Tuesday, February 2, 2010

Gods and Monsters

I seem to be watching a lot of science fiction on vacation - last night was Duncan Jones' "Moon" which was really quite well done, and then Tarkovky's "Solaris" today during which I had to be kicked throughout in order to stay awake.

For some reason I thought of this poem. I first heard it in on Halloween last year when we were driving down the California coast to see some friends and listened to some poetry podcasts to stay awake. It's made even spookier by the author's reading style - flat, eerily flat. Not a monotone, but a disquieting stillness and it just freaked me the heck out. I've been haunted by it ever since.


Magnificat
Eleanor Wilner

When he had suckled there, he began   
to grow: first, he was an infant in her arms,   
but soon, drinking and drinking at the sweet   
milk she could not keep from filling her,   
from pouring into his ravenous mouth,   
and filling again, miraculous pitcher, mercy   
feeding its own extinction . . . soon he was   
huge, towering above her, the landscape,   
his shadow stealing the color from the fields,      
even the flowers going gray. And they came   
like ants, one behind the next, to worship   
him—huge as he was, and hungry; it was   
his hunger they admired most of all.   
So they brought him slaughtered beasts:   
goats, oxen, bulls, and finally, their own   
kin whose hunger was a kind of shame      
to them, a shrinkage; even as his was      
beautiful to them, magnified, magnificent.      
   
The day came when they had nothing left   
to offer him, having denuded themselves   
of all in order to enlarge him, in whose   
shadow they dreamed of light: and that      
is when the thought began to move, small   
at first, a whisper, then a buzz, and finally,   
it broke out into words, so loud they thought   
it must be prophecy: they would kill him,      
and all they had lost in his name would return,   
renewed and fresh with the dew of morning.   
Hope fed their rage, sharpened their weapons.   
   
And who is she, hooded figure, mourner now   
at the fate of what she fed? And the slow rain,      
which never ends, who is the father of that?      
And who are we who speak, as if the world   
were our diorama—its little figures moved   
by hidden gears, precious in miniature, tin soldiers,   
spears the size of pins, perfect replicas, history   
under glass, dusty, old fashioned, a curiosity   
that no one any longer wants to see,   
excited as they are by the new giant, who feeds   
on air, grows daily on radio waves, in cyberspace,      
who sows darkness like a desert storm,   
who blows like a wind through the Boardrooms,
who touches the hills, and they smoke.


Sure, you could argue this is horror and not science fiction, but no accounting for synapses firing. 

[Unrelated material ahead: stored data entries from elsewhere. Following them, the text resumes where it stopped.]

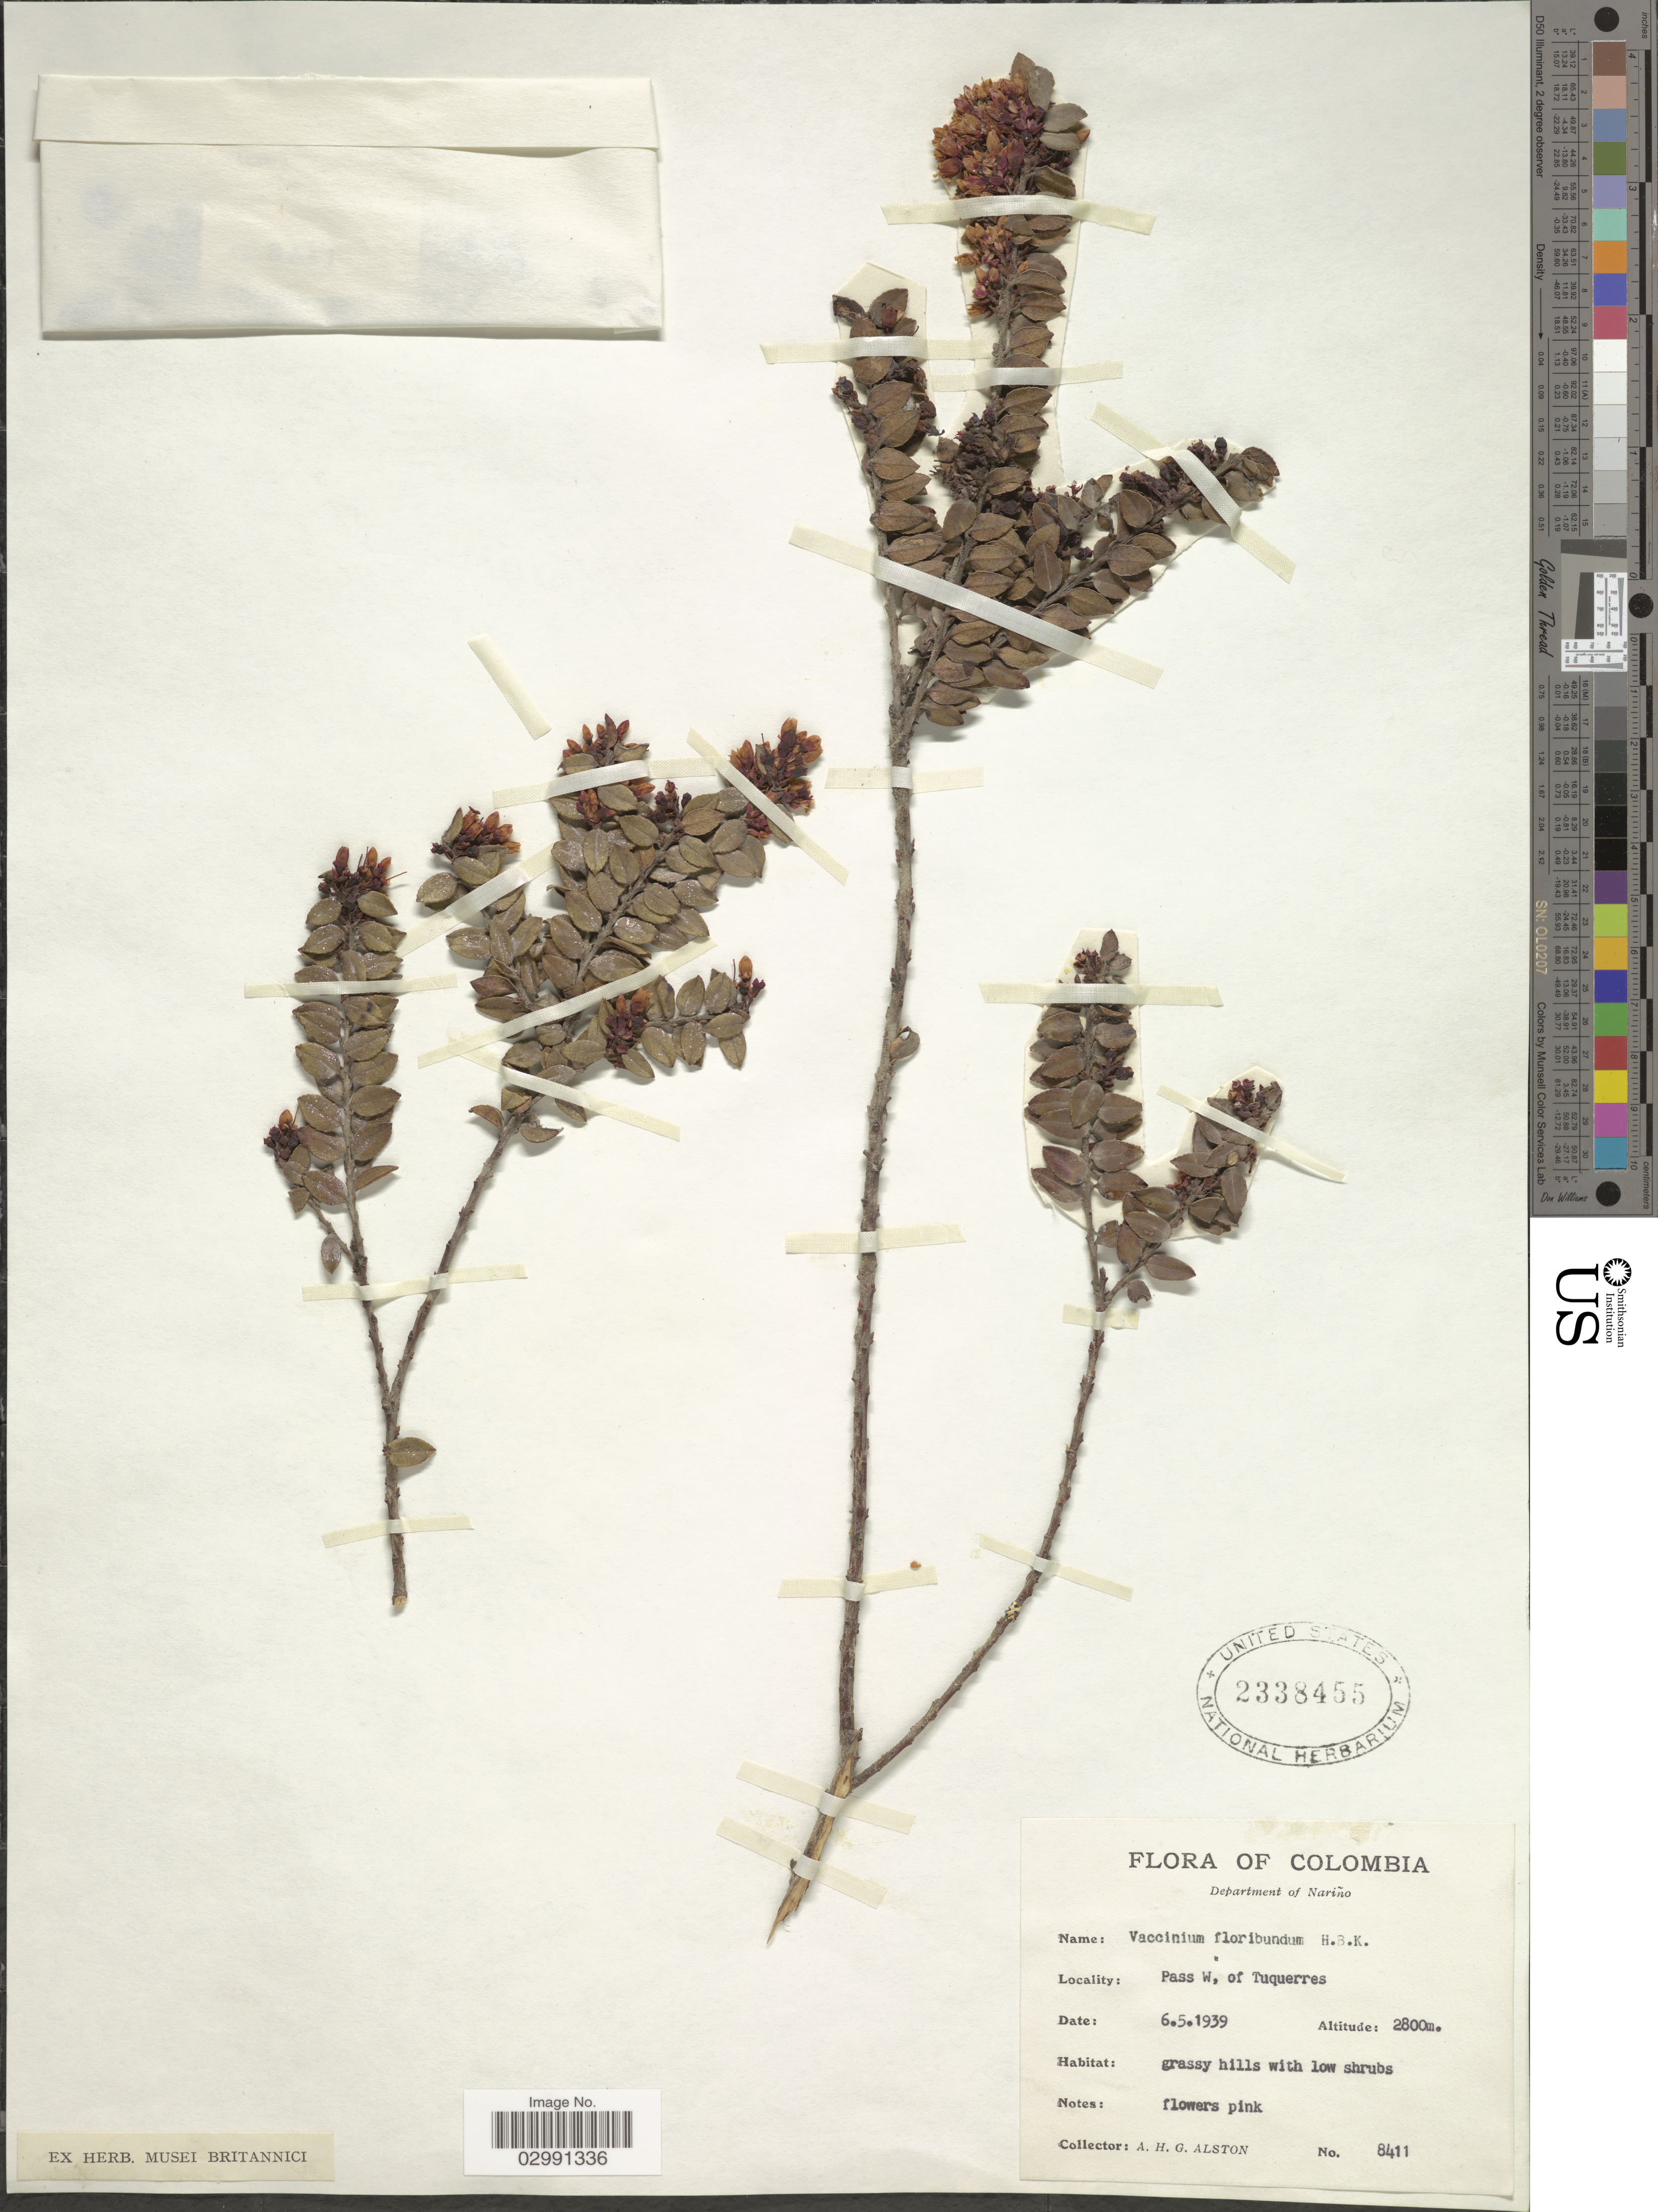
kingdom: Plantae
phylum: Tracheophyta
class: Magnoliopsida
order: Ericales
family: Ericaceae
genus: Vaccinium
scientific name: Vaccinium floribundum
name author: Kunth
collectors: A. H. Alston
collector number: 8411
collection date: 1939-05-06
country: Colombia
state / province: Nariño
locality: Department of Nariño. Pass W, of Tuquerres.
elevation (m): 2800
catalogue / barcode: US 2338455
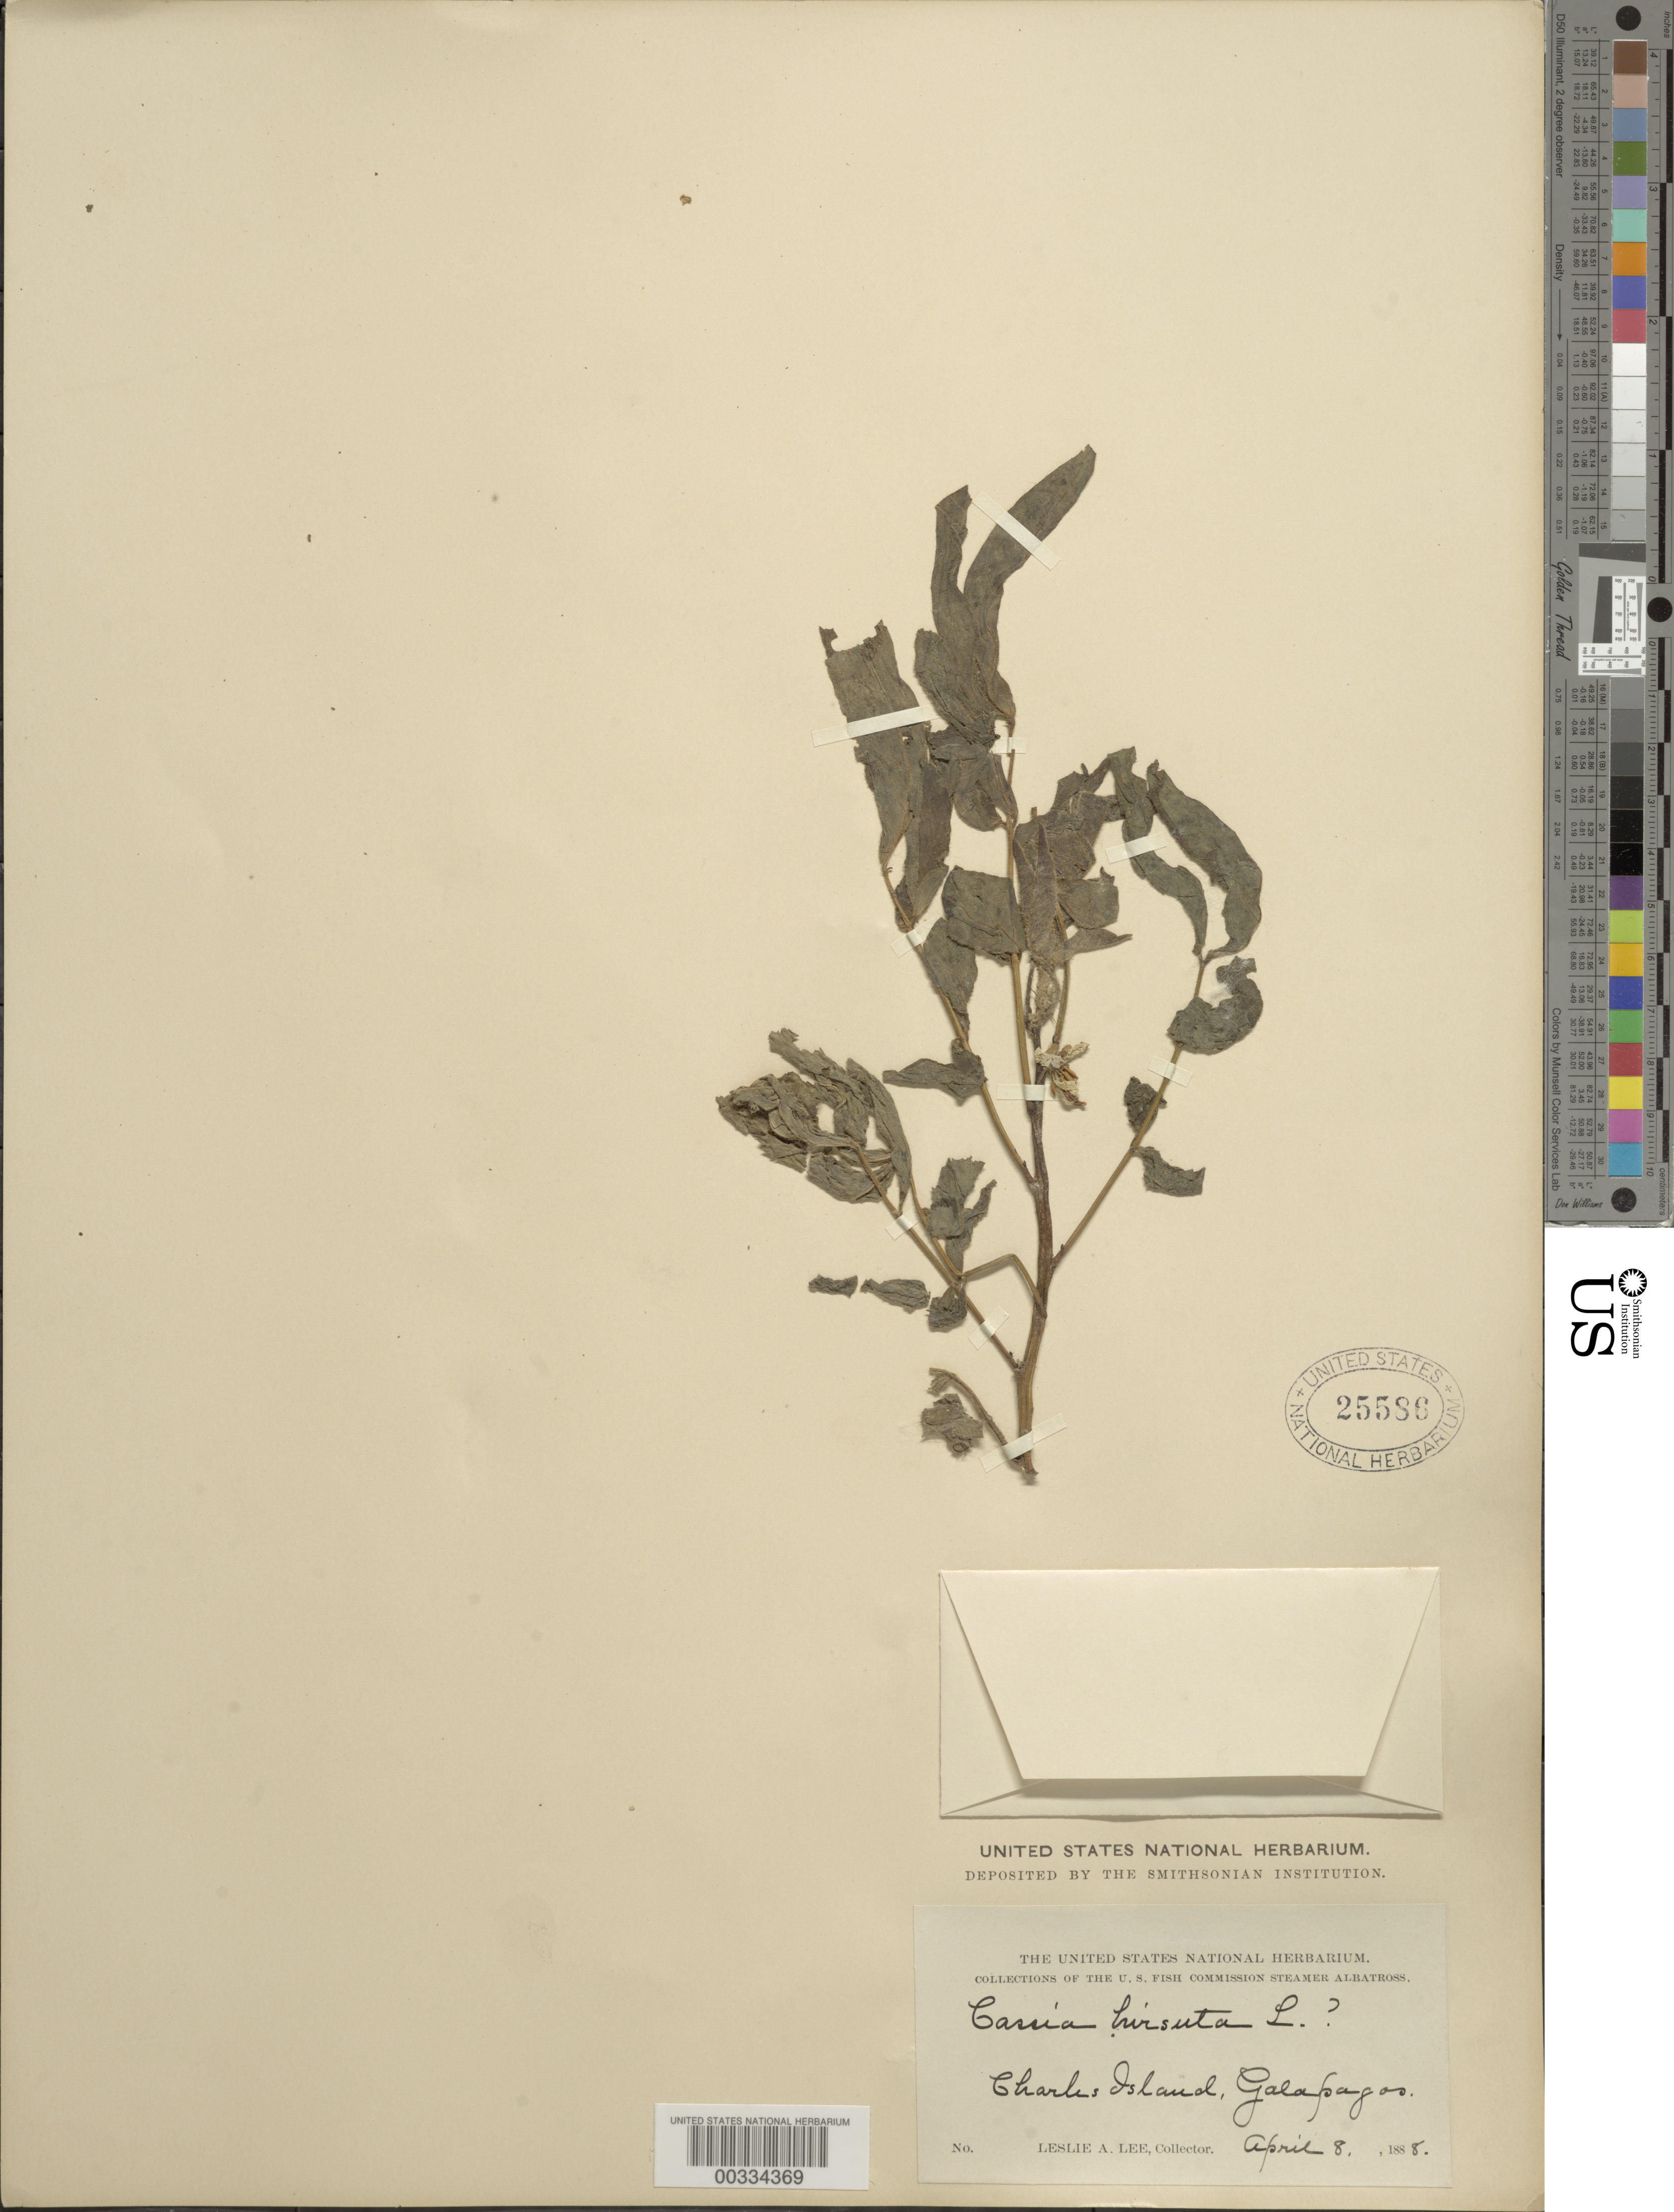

There's a grace and ineluctable fascination mixed with terror, along with a Cormac McCarthy-esque vagueness that's made all the more specific and frightening due to the lack of details. The word choice, rhythms, the story that's being woven... Man, it's just fantastic. 

In lesser hands it would seem pretty sophomoric: "There was a monster that terrorized the whole country! Children were lost to it!" Oh, wait, that's also the start of "Beowulf." I don't know of many poems like this one, unless you count "The Raven" or some of the more gruesome Baudelaire also-rans, but this one has no right to be as incredible as it is.